For a game about solving a murder, Disco Elysium gives you few detective tools to work with, unless you count wild assumptions and poorly timed, inappropriate remarks. There’s one notable exception, though: Visual Calculus, a skill under the “intellect” category that lets Harry recreate mental visions of the past, including entire crime scenes. Initially, it seems like just a little extra flourish, a sprinkling of ace investigator thrown into the morass of chaotic emotions and impulses. And yet it ended up being the most influential skill in the game for me and, consequently, for Disco Elysium’s walking apocalypse of a protagonist, Harry Du Bois.
Visual Calculus is objective and free from the destructive, misleading flights of fancy you get from practically every other personality trait. What it says makes sense because it only says what the trained eye can see — and when you pass its skill checks, you often end up with information that, to use a genre cliché, generates new lines of inquiry. Few moments in Disco Elysium are as satisfying as that.
Image: ZA/UM via Polygon
Visual Calculus is also Disco Elysium‘s “despite everything, it’s still you” moment. It offers one of the only chances to see who the man under the decades of regret and debauchery could still be, a feeble ray of light that might guide him back to life — or something closer to life than his current state of existence.
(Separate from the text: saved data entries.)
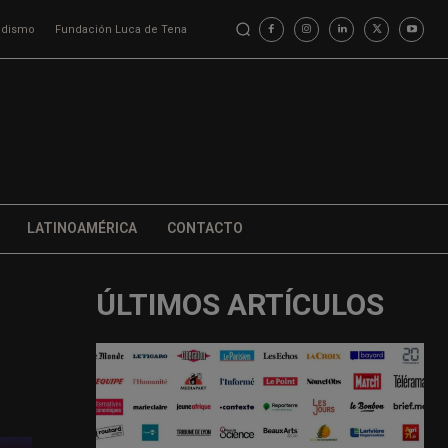
iodismo
Fundación Luca de Tena
LATINOAMÉRICA
CONTACTO
ÚLTIMOS ARTÍCULOS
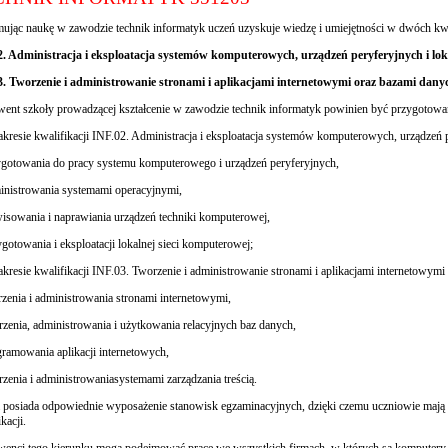
ując naukę w zawodzie technik informatyk uczeń uzyskuje wiedzę i umiejętności w dwóch k
2. Administracja i eksploatacja systemów komputerowych, urządzeń peryferyjnych i lo
3. Tworzenie i administrowanie stronami i aplikacjami internetowymi oraz bazami dany
ent szkoły prowadzącej kształcenie w zawodzie technik informatyk powinien być przygot
akresie kwalifikacji INF.02. Administracja i eksploatacja systemów komputerowych, urządzeń 
ygotowania do pracy systemu komputerowego i urządzeń peryferyjnych,
inistrowania systemami operacyjnymi,
wisowania i naprawiania urządzeń techniki komputerowej,
ygotowania i eksploatacji lokalnej sieci komputerowej;
akresie kwalifikacji INF.03. Tworzenie i administrowanie stronami i aplikacjami internetowymi
rzenia i administrowania stronami internetowymi,
rzenia, administrowania i użytkowania relacyjnych baz danych,
gramowania aplikacji internetowych,
rzenia i administrowaniasystemami zarządzania treścią.
 posiada odpowiednie wyposażenie stanowisk egzaminacyjnych, dzięki czemu uczniowie mają
kacji.
enci tego kierunku mogą podejmować pracę we wszystkich firmach, w których są komputery.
That’s what it was for me, anyway. A few early moments point to something functional and human left in Harry. When he investigates the window he threw his show out of, for example, he asks, “What am I doing?” to which Visual Calculus responds “Something you’ve done before,” though that little nugget of insight gets lost in the shock of discovering how cataclysmically awful Harry’s situation is. The most influential instance happened during the crime scene investigation. The “Goodest of the Good Cops” achievement, which you get after earning Kim’s trust for the first time, popped after I successfully used Visual Calculus to investigate the area around the body and discover an anomaly in the footprints around it. Prior to that, I was tempted to submit to Harry’s less admirable impulses, if only because they were written so well. Kim’s trust coinciding with Harry actually doing something right for a change made me realize he deserved better, though, that he needed a chance at redemption. (In my next playthrough, Harry won’t be so lucky, no matter how many points he has in Visual Calculus.)